Extracted data entries
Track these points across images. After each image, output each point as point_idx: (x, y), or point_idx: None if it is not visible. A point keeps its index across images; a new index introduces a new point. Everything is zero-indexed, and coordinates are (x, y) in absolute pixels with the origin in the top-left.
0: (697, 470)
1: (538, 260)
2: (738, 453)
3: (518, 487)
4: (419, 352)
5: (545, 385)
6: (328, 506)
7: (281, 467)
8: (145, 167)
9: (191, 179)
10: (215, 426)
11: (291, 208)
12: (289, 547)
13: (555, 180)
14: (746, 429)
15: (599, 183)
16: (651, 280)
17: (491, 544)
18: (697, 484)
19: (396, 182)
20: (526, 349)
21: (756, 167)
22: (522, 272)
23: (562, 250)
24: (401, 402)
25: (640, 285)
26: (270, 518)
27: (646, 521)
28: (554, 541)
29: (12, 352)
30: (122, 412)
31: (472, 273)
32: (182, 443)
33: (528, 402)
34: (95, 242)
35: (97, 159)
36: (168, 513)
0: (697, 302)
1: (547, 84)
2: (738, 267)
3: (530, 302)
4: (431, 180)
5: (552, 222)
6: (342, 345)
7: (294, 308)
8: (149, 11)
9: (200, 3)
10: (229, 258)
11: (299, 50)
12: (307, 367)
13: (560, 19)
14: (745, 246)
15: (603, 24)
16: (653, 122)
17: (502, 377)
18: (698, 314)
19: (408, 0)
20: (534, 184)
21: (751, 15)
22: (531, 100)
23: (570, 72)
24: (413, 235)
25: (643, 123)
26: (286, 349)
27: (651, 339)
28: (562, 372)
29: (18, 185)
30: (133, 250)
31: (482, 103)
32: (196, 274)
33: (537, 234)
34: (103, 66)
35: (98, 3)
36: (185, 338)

» OBJECTIVE
Copy out every row above, word for word and in the same order.

» COMPLETED EXERCISE
Track these points across images. After each image, output each point as point_idx: (x, y), or point_idx: None if it is not visible. A point keeps its index across images; a new index introduces a new point. Everything is zero-indexed, and coordinates are (x, y) in absolute pixels with the origin in the top-left.
0: (697, 470)
1: (538, 260)
2: (738, 453)
3: (518, 487)
4: (419, 352)
5: (545, 385)
6: (328, 506)
7: (281, 467)
8: (145, 167)
9: (191, 179)
10: (215, 426)
11: (291, 208)
12: (289, 547)
13: (555, 180)
14: (746, 429)
15: (599, 183)
16: (651, 280)
17: (491, 544)
18: (697, 484)
19: (396, 182)
20: (526, 349)
21: (756, 167)
22: (522, 272)
23: (562, 250)
24: (401, 402)
25: (640, 285)
26: (270, 518)
27: (646, 521)
28: (554, 541)
29: (12, 352)
30: (122, 412)
31: (472, 273)
32: (182, 443)
33: (528, 402)
34: (95, 242)
35: (97, 159)
36: (168, 513)
0: (697, 302)
1: (547, 84)
2: (738, 267)
3: (530, 302)
4: (431, 180)
5: (552, 222)
6: (342, 345)
7: (294, 308)
8: (149, 11)
9: (200, 3)
10: (229, 258)
11: (299, 50)
12: (307, 367)
13: (560, 19)
14: (745, 246)
15: (603, 24)
16: (653, 122)
17: (502, 377)
18: (698, 314)
19: (408, 0)
20: (534, 184)
21: (751, 15)
22: (531, 100)
23: (570, 72)
24: (413, 235)
25: (643, 123)
26: (286, 349)
27: (651, 339)
28: (562, 372)
29: (18, 185)
30: (133, 250)
31: (482, 103)
32: (196, 274)
33: (537, 234)
34: (103, 66)
35: (98, 3)
36: (185, 338)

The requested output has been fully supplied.